(What to do) Transcribe the listing verbatim. Do not carry over any pictures.

_ _ _ _

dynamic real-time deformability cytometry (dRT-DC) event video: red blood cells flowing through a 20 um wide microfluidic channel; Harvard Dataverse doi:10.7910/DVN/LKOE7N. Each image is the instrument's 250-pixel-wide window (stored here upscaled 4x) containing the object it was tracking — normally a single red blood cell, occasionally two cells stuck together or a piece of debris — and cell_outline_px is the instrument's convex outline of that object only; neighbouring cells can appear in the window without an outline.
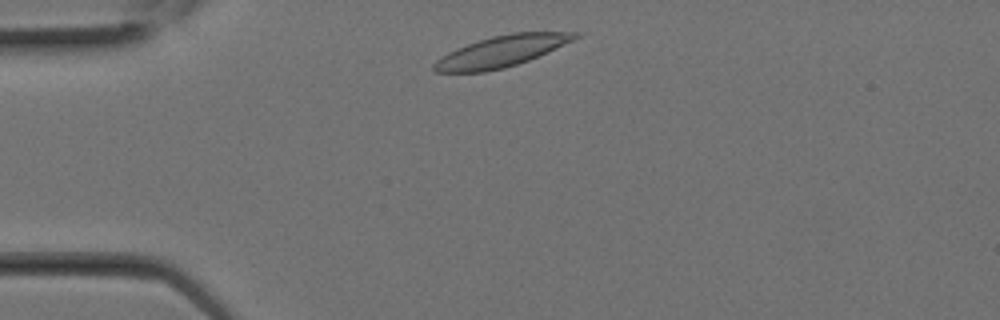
{"species": "Egyptian fruit bat (a non-hibernating species)", "species_latin": "Rousettus aegyptiacus", "temperature_condition": "room temperature", "stored_images_in_passage": 1, "camera_frame_rate_fps": 3000, "um_per_image_px": 0.085, "animal": {"sex": "female"}, "frame": {"image": 1, "passage_image": 1, "time_ms": 0.0, "image_size_px": [1000, 320], "cell_outline_px": [[580, 36], [572, 40], [528, 60], [504, 68], [484, 72], [436, 72], [432, 68], [432, 64], [436, 60], [448, 52], [456, 48], [492, 36], [512, 32], [580, 32]], "centroid_in_image_um": [42.57, 4.36], "position_along_channel_um": 42.4, "area_um2": 25.2}}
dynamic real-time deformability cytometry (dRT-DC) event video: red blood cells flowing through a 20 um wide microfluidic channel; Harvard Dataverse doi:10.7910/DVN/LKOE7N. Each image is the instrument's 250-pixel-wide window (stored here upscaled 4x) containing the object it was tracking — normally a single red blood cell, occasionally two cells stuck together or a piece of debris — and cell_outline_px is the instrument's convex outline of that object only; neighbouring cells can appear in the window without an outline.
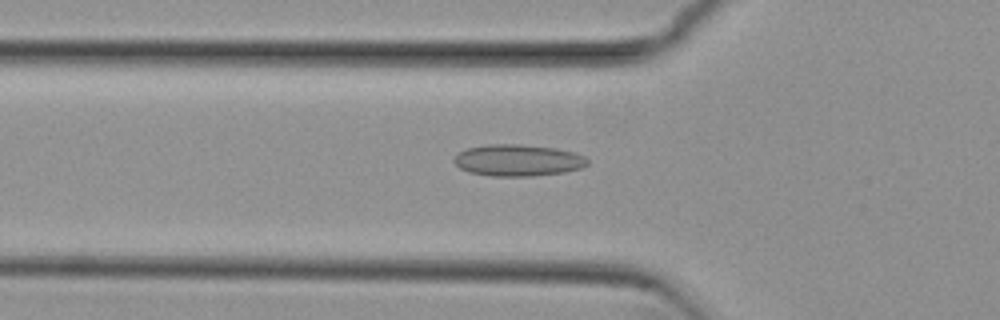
{"species": "common noctule bat (a hibernating species)", "species_latin": "Nyctalus noctula", "temperature_condition": "cold", "stored_images_in_passage": 37, "camera_frame_rate_fps": 3000, "um_per_image_px": 0.085, "animal": {"sex": "female", "body_mass_g": 29.2, "forearm_length_mm": 56.3}, "frame": {"image": 1, "passage_image": 2, "time_ms": 0.333, "image_size_px": [1000, 320], "cell_outline_px": [[588, 164], [580, 168], [564, 172], [532, 176], [492, 176], [468, 172], [460, 168], [452, 160], [456, 152], [468, 148], [488, 144], [520, 144], [556, 148], [572, 152], [584, 156], [588, 160]], "centroid_in_image_um": [43.98, 13.62], "position_along_channel_um": 81.8, "area_um2": 24.68}}
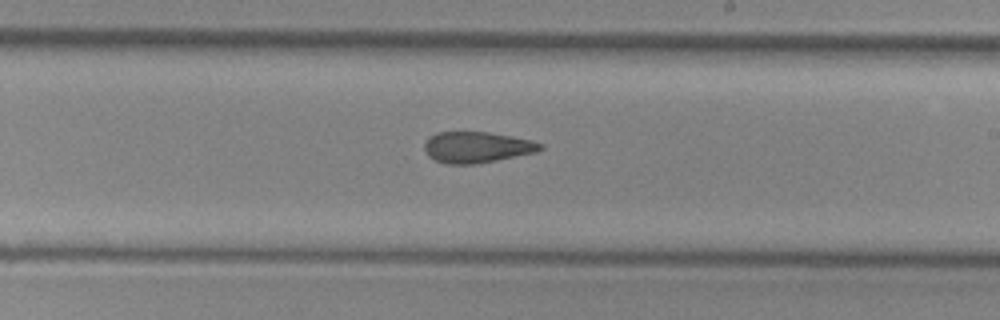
{"frame": {"image": 2, "passage_image": 15, "time_ms": 4.667, "image_size_px": [1000, 320], "cell_outline_px": [[544, 148], [536, 152], [476, 164], [444, 164], [428, 156], [424, 148], [424, 144], [428, 136], [436, 132], [488, 132], [512, 136], [532, 140], [544, 144]], "centroid_in_image_um": [40.52, 12.51], "position_along_channel_um": 248.5, "area_um2": 21.1}}
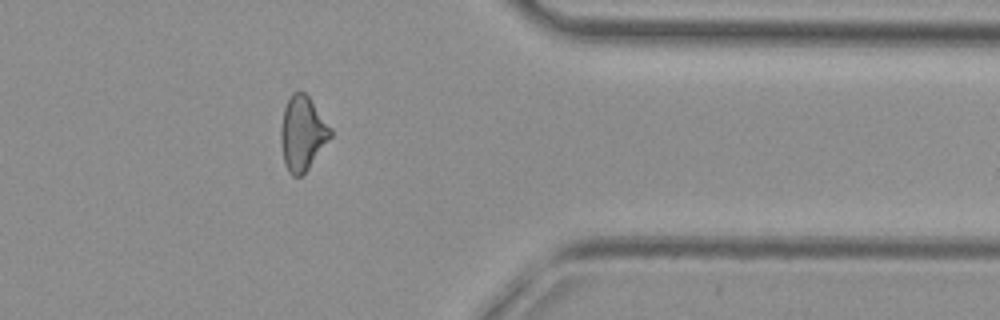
{"frame": {"image": 3, "passage_image": 27, "time_ms": 8.667, "image_size_px": [1000, 320], "cell_outline_px": [[332, 136], [308, 168], [300, 176], [292, 176], [288, 172], [284, 164], [280, 140], [280, 128], [284, 108], [292, 92], [304, 92], [308, 96], [332, 128]], "centroid_in_image_um": [25.7, 11.34], "position_along_channel_um": 385.7, "area_um2": 21.44}, "authors_computed_cell_mechanics": {"area_um2": 21.6172, "velocity_mm_per_s": 3.8301, "shape_relaxation_time_tau1_ms": null, "shape_relaxation_time_tau2_ms": 3.5046, "deformation_change_tau1": null, "deformation_change_tau2": 0.1157}}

_ _ _ _

(Final result)
dynamic real-time deformability cytometry (dRT-DC) event video: red blood cells flowing through a 20 um wide microfluidic channel; Harvard Dataverse doi:10.7910/DVN/LKOE7N. Each image is the instrument's 250-pixel-wide window (stored here upscaled 4x) containing the object it was tracking — normally a single red blood cell, occasionally two cells stuck together or a piece of debris — and cell_outline_px is the instrument's convex outline of that object only; neighbouring cells can appear in the window without an outline.
{"species": "Egyptian fruit bat (a non-hibernating species)", "species_latin": "Rousettus aegyptiacus", "temperature_condition": "room temperature", "stored_images_in_passage": 1, "camera_frame_rate_fps": 3000, "um_per_image_px": 0.085, "animal": {"sex": "female"}, "frame": {"image": 1, "passage_image": 1, "time_ms": 0.0, "image_size_px": [1000, 320], "cell_outline_px": [[580, 36], [572, 40], [528, 60], [504, 68], [484, 72], [436, 72], [432, 68], [432, 64], [436, 60], [448, 52], [456, 48], [492, 36], [512, 32], [580, 32]], "centroid_in_image_um": [42.57, 4.36], "position_along_channel_um": 42.4, "area_um2": 25.2}}
dynamic real-time deformability cytometry (dRT-DC) event video: red blood cells flowing through a 20 um wide microfluidic channel; Harvard Dataverse doi:10.7910/DVN/LKOE7N. Each image is the instrument's 250-pixel-wide window (stored here upscaled 4x) containing the object it was tracking — normally a single red blood cell, occasionally two cells stuck together or a piece of debris — and cell_outline_px is the instrument's convex outline of that object only; neighbouring cells can appear in the window without an outline.
{"species": "common noctule bat (a hibernating species)", "species_latin": "Nyctalus noctula", "temperature_condition": "cold", "stored_images_in_passage": 37, "camera_frame_rate_fps": 3000, "um_per_image_px": 0.085, "animal": {"sex": "female", "body_mass_g": 29.2, "forearm_length_mm": 56.3}, "frame": {"image": 1, "passage_image": 2, "time_ms": 0.333, "image_size_px": [1000, 320], "cell_outline_px": [[588, 164], [580, 168], [564, 172], [532, 176], [492, 176], [468, 172], [460, 168], [452, 160], [456, 152], [468, 148], [488, 144], [520, 144], [556, 148], [572, 152], [584, 156], [588, 160]], "centroid_in_image_um": [43.98, 13.62], "position_along_channel_um": 81.8, "area_um2": 24.68}}
{"frame": {"image": 2, "passage_image": 15, "time_ms": 4.667, "image_size_px": [1000, 320], "cell_outline_px": [[544, 148], [536, 152], [476, 164], [444, 164], [428, 156], [424, 148], [424, 144], [428, 136], [436, 132], [488, 132], [512, 136], [532, 140], [544, 144]], "centroid_in_image_um": [40.52, 12.51], "position_along_channel_um": 248.5, "area_um2": 21.1}}
{"frame": {"image": 3, "passage_image": 27, "time_ms": 8.667, "image_size_px": [1000, 320], "cell_outline_px": [[332, 136], [308, 168], [300, 176], [292, 176], [288, 172], [284, 164], [280, 140], [280, 128], [284, 108], [292, 92], [304, 92], [308, 96], [332, 128]], "centroid_in_image_um": [25.7, 11.34], "position_along_channel_um": 385.7, "area_um2": 21.44}, "authors_computed_cell_mechanics": {"area_um2": 21.6172, "velocity_mm_per_s": 3.8301, "shape_relaxation_time_tau1_ms": null, "shape_relaxation_time_tau2_ms": 3.5046, "deformation_change_tau1": null, "deformation_change_tau2": 0.1157}}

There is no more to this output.